Poll analysts, who go to great pains to appear to respect the subjects of their research, have come up with an interesting name for this surreal phenomenon. They call it 'cognitive dissonance'. When pressed to explain the meaning of this term in plain English, they admit -with a sense of humble discomfort- that it describes the lack of agreement between reality and a person's understanding of it. In other words, it describes one's inability, or even downright unwillingness, to grasp the truth.
Not surprisingly, the poll showed that the above erroneous beliefs were expressed primarily by those supporting the war on Iraq.
Now, it is true that ever since Antonio Gramsci's writings were smuggled out of his stingy Italian prison cell, educated liberals have accused media propaganda of being responsible for popular misconceptions throughoutthis century's wars.

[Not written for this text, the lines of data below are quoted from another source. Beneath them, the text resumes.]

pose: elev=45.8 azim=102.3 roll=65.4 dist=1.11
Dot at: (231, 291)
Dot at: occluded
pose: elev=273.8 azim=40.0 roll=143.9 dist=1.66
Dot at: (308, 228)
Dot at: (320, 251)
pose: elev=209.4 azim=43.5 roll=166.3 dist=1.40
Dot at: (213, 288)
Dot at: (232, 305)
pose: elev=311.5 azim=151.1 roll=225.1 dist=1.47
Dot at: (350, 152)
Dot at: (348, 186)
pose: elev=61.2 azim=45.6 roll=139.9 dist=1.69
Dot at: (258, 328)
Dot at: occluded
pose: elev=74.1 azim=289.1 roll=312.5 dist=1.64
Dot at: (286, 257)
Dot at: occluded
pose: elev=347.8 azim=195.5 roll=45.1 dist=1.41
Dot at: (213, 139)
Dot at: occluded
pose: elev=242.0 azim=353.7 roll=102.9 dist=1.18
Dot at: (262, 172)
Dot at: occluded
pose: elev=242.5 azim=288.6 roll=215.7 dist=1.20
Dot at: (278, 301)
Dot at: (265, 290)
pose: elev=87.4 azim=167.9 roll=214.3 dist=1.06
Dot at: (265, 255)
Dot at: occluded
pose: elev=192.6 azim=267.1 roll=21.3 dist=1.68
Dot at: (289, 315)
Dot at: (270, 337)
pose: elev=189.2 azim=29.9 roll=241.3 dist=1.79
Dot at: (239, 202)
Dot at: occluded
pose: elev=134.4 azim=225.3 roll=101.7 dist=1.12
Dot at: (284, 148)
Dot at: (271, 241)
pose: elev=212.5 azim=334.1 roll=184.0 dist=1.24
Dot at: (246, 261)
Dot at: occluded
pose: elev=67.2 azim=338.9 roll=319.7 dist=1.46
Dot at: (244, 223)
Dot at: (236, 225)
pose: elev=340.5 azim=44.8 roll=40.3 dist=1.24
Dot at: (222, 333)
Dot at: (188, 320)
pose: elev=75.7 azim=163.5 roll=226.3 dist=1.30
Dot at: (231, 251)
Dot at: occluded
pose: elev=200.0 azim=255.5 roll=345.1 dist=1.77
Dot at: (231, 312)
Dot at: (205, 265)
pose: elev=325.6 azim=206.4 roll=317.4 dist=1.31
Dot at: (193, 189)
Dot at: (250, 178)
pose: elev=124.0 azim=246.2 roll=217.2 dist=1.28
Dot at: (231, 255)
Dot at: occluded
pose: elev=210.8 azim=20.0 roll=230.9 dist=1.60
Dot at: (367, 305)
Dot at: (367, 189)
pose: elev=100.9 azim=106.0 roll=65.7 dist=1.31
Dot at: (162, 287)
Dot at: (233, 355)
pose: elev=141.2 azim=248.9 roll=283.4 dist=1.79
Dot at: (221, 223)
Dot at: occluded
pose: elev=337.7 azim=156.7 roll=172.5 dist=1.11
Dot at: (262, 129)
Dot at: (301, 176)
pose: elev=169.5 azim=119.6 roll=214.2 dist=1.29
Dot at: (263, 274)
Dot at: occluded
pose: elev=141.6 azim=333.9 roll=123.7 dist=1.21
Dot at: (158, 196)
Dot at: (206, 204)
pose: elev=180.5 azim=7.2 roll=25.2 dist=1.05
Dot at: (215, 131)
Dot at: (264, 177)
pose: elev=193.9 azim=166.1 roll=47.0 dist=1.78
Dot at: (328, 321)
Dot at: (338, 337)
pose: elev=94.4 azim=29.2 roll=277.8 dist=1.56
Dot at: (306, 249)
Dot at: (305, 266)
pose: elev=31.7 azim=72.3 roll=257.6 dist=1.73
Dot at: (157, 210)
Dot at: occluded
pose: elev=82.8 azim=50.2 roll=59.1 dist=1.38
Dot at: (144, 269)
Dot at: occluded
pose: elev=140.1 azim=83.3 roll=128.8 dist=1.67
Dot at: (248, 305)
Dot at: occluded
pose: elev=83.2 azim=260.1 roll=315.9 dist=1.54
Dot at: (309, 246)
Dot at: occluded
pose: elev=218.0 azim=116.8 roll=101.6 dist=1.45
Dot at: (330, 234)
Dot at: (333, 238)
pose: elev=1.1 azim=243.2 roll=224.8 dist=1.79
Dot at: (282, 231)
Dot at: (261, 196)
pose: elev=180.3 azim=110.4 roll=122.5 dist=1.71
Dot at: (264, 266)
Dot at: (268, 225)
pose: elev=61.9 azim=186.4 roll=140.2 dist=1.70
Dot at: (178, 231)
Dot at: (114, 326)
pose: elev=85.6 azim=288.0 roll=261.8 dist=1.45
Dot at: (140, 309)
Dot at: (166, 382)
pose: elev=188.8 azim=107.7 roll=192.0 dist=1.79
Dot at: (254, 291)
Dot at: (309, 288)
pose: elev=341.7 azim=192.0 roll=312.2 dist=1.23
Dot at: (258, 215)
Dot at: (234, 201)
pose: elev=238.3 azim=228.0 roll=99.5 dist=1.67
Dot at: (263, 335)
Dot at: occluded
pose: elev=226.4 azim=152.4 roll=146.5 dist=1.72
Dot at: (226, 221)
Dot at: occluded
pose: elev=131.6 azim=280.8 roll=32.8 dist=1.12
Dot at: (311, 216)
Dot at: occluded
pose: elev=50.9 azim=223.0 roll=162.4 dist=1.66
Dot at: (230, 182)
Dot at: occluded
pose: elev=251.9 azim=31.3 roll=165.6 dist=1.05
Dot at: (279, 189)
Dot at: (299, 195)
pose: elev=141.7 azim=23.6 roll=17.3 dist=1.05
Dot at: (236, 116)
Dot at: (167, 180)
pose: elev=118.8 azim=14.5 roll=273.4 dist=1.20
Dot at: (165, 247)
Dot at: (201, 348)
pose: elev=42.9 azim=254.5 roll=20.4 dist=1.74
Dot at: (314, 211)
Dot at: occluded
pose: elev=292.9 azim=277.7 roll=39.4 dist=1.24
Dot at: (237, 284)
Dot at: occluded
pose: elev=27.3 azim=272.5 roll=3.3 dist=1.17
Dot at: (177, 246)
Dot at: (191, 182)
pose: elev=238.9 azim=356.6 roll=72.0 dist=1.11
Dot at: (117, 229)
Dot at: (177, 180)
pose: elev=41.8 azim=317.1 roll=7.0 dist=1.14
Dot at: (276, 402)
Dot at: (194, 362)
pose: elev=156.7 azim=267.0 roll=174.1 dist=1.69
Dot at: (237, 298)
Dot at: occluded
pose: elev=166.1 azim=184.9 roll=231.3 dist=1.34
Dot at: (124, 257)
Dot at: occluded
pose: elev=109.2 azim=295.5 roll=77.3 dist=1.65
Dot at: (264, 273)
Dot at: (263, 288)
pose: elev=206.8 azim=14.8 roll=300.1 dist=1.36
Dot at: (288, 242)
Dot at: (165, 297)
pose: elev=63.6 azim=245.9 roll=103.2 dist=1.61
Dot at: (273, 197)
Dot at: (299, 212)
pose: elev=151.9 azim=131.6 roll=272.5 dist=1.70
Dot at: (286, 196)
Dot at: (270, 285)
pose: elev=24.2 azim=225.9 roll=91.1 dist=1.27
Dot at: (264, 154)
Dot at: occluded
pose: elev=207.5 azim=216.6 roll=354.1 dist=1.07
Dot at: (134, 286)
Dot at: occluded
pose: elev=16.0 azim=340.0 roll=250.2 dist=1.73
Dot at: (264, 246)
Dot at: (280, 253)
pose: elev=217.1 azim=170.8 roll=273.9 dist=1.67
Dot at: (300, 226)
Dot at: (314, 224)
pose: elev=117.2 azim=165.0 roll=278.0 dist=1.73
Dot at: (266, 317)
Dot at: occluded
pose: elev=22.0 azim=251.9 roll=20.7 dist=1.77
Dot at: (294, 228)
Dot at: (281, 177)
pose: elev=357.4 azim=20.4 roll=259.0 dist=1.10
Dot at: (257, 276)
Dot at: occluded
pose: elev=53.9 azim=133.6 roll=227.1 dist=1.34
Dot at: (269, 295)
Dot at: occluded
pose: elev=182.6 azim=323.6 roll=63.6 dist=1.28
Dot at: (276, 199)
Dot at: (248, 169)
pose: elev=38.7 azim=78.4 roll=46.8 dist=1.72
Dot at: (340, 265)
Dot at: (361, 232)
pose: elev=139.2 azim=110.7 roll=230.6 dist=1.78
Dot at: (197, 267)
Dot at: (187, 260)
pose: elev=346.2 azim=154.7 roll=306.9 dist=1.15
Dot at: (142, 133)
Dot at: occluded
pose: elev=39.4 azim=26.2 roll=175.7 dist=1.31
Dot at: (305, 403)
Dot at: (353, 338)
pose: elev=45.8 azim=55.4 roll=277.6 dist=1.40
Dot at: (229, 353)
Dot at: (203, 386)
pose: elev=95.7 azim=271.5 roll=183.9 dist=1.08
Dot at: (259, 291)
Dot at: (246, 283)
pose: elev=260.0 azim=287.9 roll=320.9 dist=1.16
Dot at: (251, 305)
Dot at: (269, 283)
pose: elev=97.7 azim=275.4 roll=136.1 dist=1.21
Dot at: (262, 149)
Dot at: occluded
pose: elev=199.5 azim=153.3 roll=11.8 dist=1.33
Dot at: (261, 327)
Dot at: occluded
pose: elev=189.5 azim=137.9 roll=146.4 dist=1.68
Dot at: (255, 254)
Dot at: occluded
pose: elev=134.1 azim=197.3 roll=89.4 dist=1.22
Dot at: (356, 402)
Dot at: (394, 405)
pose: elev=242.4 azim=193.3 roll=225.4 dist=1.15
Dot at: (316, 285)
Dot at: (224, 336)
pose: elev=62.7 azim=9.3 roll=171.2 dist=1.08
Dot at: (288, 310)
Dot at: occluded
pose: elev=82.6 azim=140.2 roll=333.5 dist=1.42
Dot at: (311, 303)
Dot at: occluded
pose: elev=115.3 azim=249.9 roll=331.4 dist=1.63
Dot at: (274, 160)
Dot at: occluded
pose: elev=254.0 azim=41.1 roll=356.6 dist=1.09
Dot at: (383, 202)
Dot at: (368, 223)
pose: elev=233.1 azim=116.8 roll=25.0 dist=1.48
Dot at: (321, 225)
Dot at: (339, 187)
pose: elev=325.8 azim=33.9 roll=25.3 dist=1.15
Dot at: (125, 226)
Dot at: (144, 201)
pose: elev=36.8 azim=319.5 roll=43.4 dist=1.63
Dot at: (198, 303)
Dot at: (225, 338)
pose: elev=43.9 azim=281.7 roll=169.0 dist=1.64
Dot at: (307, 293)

And, granted, with ample reason. From the paid lies of American Civil War correspondents, to the fraudulent nationalistic rants of reporters covering World War I, to the disgraceful, corrupt journalist intelligentsia of the Cold War, no modern institution is more directly responsible for the perpetuation of mass militarism than the corporate media -and this includes the military itself. ....
This essay concurs with my analysis that the phenomenon of cognitive dissonance explains why Americans believe that WMDs not only have been found in Iraq but were also used on US forces. We got a uphill battle folks to 'rescue' the minds of the American public.